David also discussed DISTURBED‘s apparent decision to pursue a more aggressive musical approach on its next LP compared to “Evolution”, on which nearly half the songs were either acoustic or semi-acoustic.

“It’s a different sort of itch you’re scratching,” he said. “You can have the satisfaction that comes with, let’s say, playing with your children peacefully somewhere and you can have a different sort of satisfaction in engaging in full-contact football with your buddies. It’s just a different feel. They’re both equally as gratifying but sometimes you just get a little taste more for one than the other. And right now we are definitely — we’ve got our teeth dug in to that style. We were dying to do the more aggressive stuff. We wanted to go back home. We wanted to go back to the ‘groove so hard that you can’t stop bobbing your head’ kind of stuff. So, we’re there, and we’re loving it.”

“We live in an environment right now and in an age where people’s consumption of music has been very soundbitish and very track-driven and very single-driven,” he continued. “And there’s definitely some beauty towards continuing to try and [make] things like concept records and telling a long story over the duration of a series of songs — there’s huge merit to that — but I think that when you write 10 songs and three of them actually get worked at radio and maybe, if you’re lucky, the fans are really familiar with half the record and the rest ends up sitting on a shelf, and if you do end up pulling it out one day, it’s like an obscure, weird moment during the set, and it’s almost like gratuitous for yourself. I don’t wanna do that anymore. I wanna make everything count. I wanna make sure that we get the biggest bang for everything we’re putting out there. I think that that should be easily attainable. It seems to be where the environment is going, and it seems to be — whether we like it or not — what the digital age has funneled us into.”

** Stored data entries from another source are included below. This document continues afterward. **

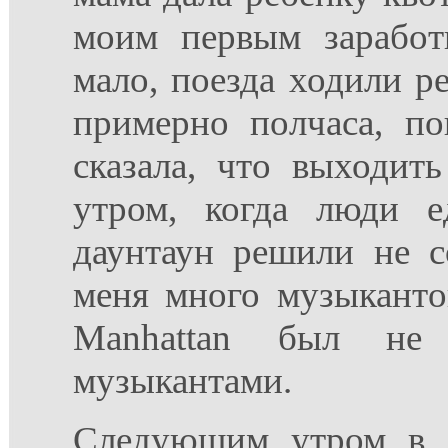
моим первым заработ
мало, поезда ходили ре
примерно полчаса, п
сказала, что выходит
утром, когда люди е
даунтаун решили не с
меня много музыканто
Manhattаn был не 
музыкантами.
Следующим утром в 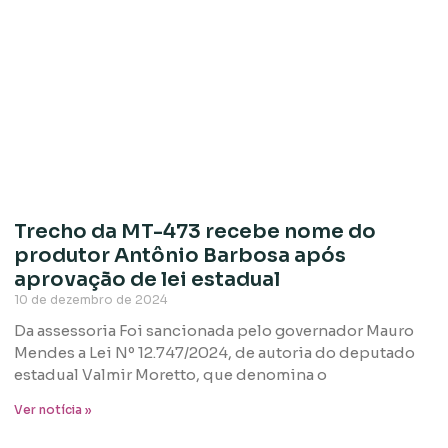
Trecho da MT-473 recebe nome do
produtor Antônio Barbosa após
aprovação de lei estadual
10 de dezembro de 2024
Da assessoria Foi sancionada pelo governador Mauro
Mendes a Lei Nº 12.747/2024, de autoria do deputado
estadual Valmir Moretto, que denomina o
Ver notícia »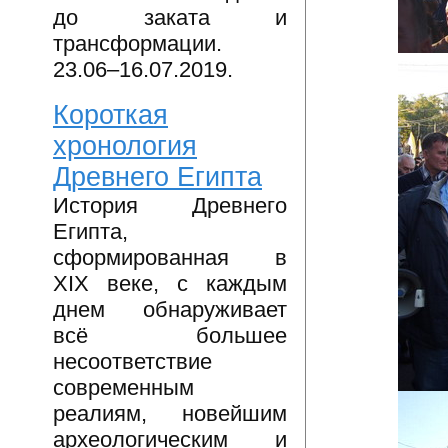
до заката и
трансформации.
23.06–16.07.2019.
Короткая
хронология
Древнего Египта
История Древнего
Египта,
сформированная в
XIX веке, с каждым
днем обнаруживает
всё большее
несоответствие
современным
реалиям, новейшим
археологическим и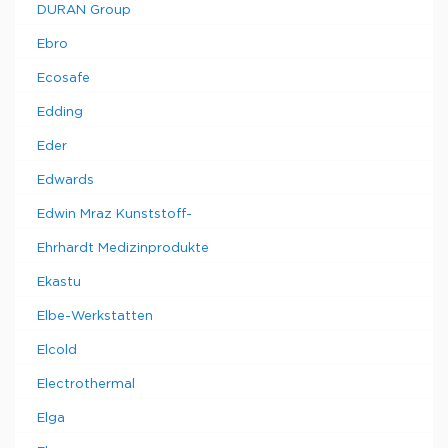
DURAN Group
Ebro
Ecosafe
Edding
Eder
Edwards
Edwin Mraz Kunststoff-
Ehrhardt Medizinprodukte
Ekastu
Elbe-Werkstatten
Elcold
Electrothermal
Elga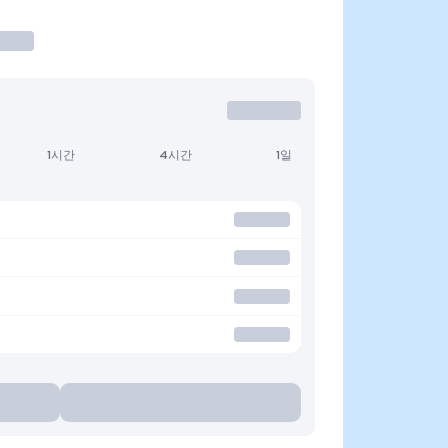
1시간
4시간
1일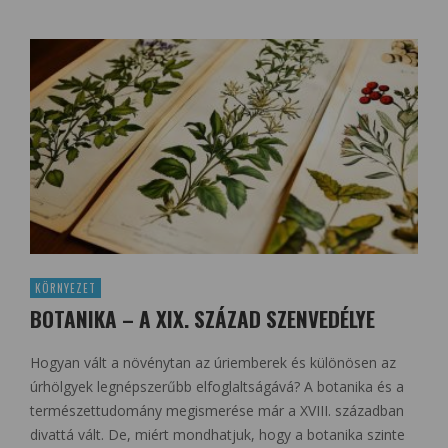
KÖRNYEZET
BOTANIKA – A XIX. SZÁZAD SZENVEDÉLYE
Hogyan vált a növénytan az úriemberek és különösen az
úrhölgyek legnépszerűbb elfoglaltságává? A botanika és a
természettudomány megismerése már a XVIII. században
divattá vált. De, miért mondhatjuk, hogy a botanika szinte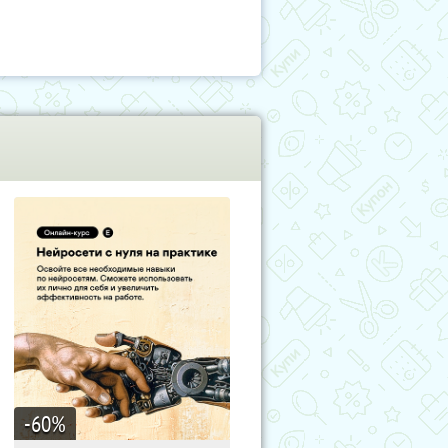
-60
%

DISTURBED performed live for the first time in nearly two years last September as one of the headliners of the Louder Than Life festival in Louisville, Kentucky.

“The Sickness 20th Anniversary Tour” was supposed to celebrate the 20th anniversary of DISTURBED‘s seminal album “The Sickness”. On the tour, the band was expected to perform songs off the album, as well as tracks from “Evolution” and DISTURBED‘s extensive catalog.

In September 2020, DISTURBED released a cover version of Sting‘s 1993 single “If I Ever Lose My Faith In You”.